• [Source text]
I soon became acquainted with all the planters in my division of the county, and found that a regular visit once a month to each estate, combined with the exigencies of a private practice, kept me busy, “week in, week out, from morn till night.”

The planter of those days I found an excellent type of colonist. He was generally a man of means, well educated, “a good fellow,” young, and drawn from the English upper middle class. In some few individual cases there might be a want of ballast, but colonial experience, soon gained, supplied the deficiency. My range of practice extended from the cotton company’s plantation at the Umhlali to Kennedy’s sugar estate on the Umgeni River, a district forty-five miles long, and extending inland, as a rule, about seven miles. Within this area I attended, as nearly as I can remember, twenty-five estates, employing on an average 1,600 indentured coolies. When, after a long absence, I visited Verulam this year, I found matters greatly altered. Hospitals had been built there and at Avoca, a village some twelve miles distant, to which any important cases from the surrounding estates were sent. My old district had been divided into three medical circles, with three doctors to do the work which I used to do single-handed.

CHAPTER II.
PREVAILING DISEASES IN NATAL.—INCIDENT AT MR. TOM MILNER’S, REDCLIFFE.—INTERESTING MEDICO-LEGAL CASE.—COFFEE PLANTING.—MARRIAGE.—REV. D. LINDLEY, D.D.—HIS EARLY WORK.—BISHOP COLENSO AND THE REV. W. A. ELDER.—OUTBREAK OF THE DIAMOND FEVER.—SAIL FOR INDIA.

The climate of Natal I found extremely healthy, the average death-rate being only 16 per 1000 among the white population, while among the natives, judging from all inquiries, I do not think it amounted to half that number, though this is more or less surmise, as unfortunately among the latter no official returns were kept.

During my practice in Victoria County, extending over six years, I do not think there were twenty deaths among the white population, and as for the coolies, the change from India seemed to give them a new lease of life.

• [Information supplied]
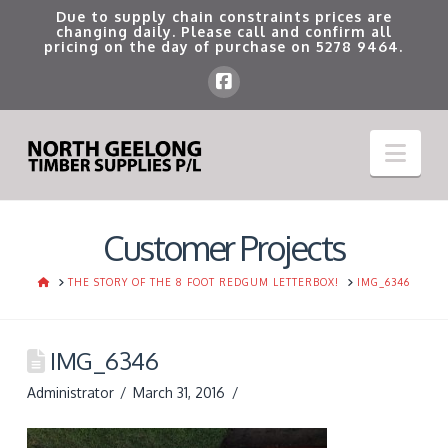
Due to supply chain constraints prices are
changing daily. Please call and confirm all
pricing on the day of purchase on
5278 9464
.
Nav
Customer Projects
HOME
THE STORY OF THE 8 FOOT REDGUM LETTERBOX!
IMG_6346
IMG_6346
Administrator
March 31, 2016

• [Prompt 1] Reproduce verbatim the passage on medical practice in Natal, from "PREVAILING DISEASES IN" to "FEVER.—SAIL FOR INDIA.".
• [Prompt 2] Extend the passage on medical practice in Natal, beginning right after its final sentence.

• [Result 1]
PREVAILING DISEASES IN NATAL.—INCIDENT AT MR. TOM MILNER’S, REDCLIFFE.—INTERESTING MEDICO-LEGAL CASE.—COFFEE PLANTING.—MARRIAGE.—REV. D. LINDLEY, D.D.—HIS EARLY WORK.—BISHOP COLENSO AND THE REV. W. A. ELDER.—OUTBREAK OF THE DIAMOND FEVER.—SAIL FOR INDIA.

• [Result 2]
Inflammation of the lungs, bronchitis and other chest complaints were rare, and when they did occur were seldom fatal, the principal diseases of importance being dysentery, low malarial fever (bilio-remittent) and a peculiar form of hœmaturia, due to a parasite named the Distoma hæmatobium, introduced into the system by the drinking of impure water. I must not forget also to mention that an outbreak of diphtheria took place before my arrival in 1859, which was the first time this disease was known in Natal, and also that every now and then a severe form of chicken-pox broke out among the Kafirs, which more than once gave occasion for alarm, the malady having been mistaken for small-pox. Asiatic cholera and hydrophobia have never been known.

Although not dangerous to life, yet as peculiar to this colony, I ought to mention the Natal sore, a species of inflammatory boil, of a low congestive nature, with which new arrivals were almost always troubled.

These sores were often produced by the irritating bite of an insect known under the name of the tick (ixodes), of which there are different species, and also by the bite of the mosquito.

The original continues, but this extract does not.